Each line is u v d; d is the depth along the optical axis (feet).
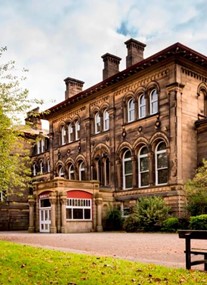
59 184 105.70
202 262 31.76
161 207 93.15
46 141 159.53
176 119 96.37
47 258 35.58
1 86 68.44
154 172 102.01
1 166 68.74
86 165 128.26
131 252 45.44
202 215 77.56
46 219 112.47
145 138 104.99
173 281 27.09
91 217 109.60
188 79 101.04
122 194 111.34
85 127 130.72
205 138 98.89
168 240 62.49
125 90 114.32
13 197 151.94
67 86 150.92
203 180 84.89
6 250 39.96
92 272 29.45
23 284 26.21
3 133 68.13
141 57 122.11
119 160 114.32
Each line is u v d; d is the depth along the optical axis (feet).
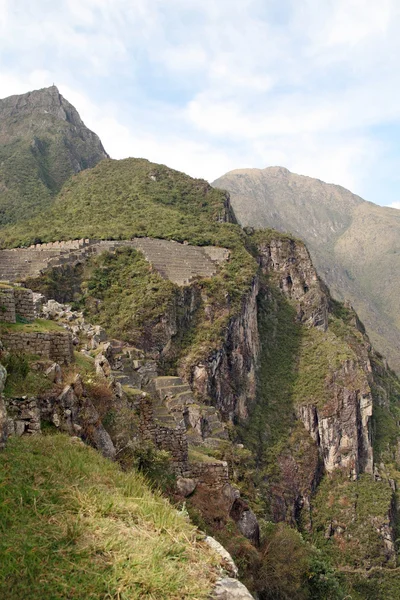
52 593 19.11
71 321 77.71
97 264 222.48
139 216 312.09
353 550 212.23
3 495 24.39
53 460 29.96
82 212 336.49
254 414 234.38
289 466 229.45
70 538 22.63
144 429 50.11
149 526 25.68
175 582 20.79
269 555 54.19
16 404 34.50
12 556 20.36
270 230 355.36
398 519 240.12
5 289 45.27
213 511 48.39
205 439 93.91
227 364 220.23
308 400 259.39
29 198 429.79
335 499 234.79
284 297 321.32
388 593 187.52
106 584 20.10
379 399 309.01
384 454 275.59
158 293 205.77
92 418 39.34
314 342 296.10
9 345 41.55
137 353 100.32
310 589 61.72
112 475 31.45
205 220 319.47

--------------------------------------------------

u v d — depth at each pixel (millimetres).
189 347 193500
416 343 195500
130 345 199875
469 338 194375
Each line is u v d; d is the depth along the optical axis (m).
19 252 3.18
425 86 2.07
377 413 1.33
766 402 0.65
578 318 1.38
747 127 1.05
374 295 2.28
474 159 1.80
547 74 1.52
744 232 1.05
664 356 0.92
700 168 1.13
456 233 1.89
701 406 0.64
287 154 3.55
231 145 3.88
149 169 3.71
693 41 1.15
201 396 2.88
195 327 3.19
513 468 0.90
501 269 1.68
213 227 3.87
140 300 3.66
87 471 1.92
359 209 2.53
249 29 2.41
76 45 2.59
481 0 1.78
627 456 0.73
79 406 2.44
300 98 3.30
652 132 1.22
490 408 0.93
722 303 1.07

--------------------------------------------------

__What needs to be done__
Reproduce exactly the lines above starting at the line containing "59 184 105.70" and ending at the line containing "16 404 34.50", including both, but not the pictures.

__Task solution__
59 184 105.70
202 262 31.76
161 207 93.15
46 141 159.53
176 119 96.37
47 258 35.58
1 86 68.44
154 172 102.01
1 166 68.74
86 165 128.26
131 252 45.44
202 215 77.56
46 219 112.47
145 138 104.99
173 281 27.09
91 217 109.60
188 79 101.04
122 194 111.34
85 127 130.72
205 138 98.89
168 240 62.49
125 90 114.32
13 197 151.94
67 86 150.92
203 180 84.89
6 250 39.96
92 272 29.45
23 284 26.21
3 133 68.13
141 57 122.11
119 160 114.32
Each line is u v d; d is the depth along the optical axis (feet).
52 593 19.11
71 321 77.71
97 264 222.48
139 216 312.09
353 550 212.23
3 495 24.39
53 460 29.96
82 212 336.49
254 414 234.38
289 466 229.45
70 538 22.63
144 429 50.11
149 526 25.68
175 582 20.79
269 555 54.19
16 404 34.50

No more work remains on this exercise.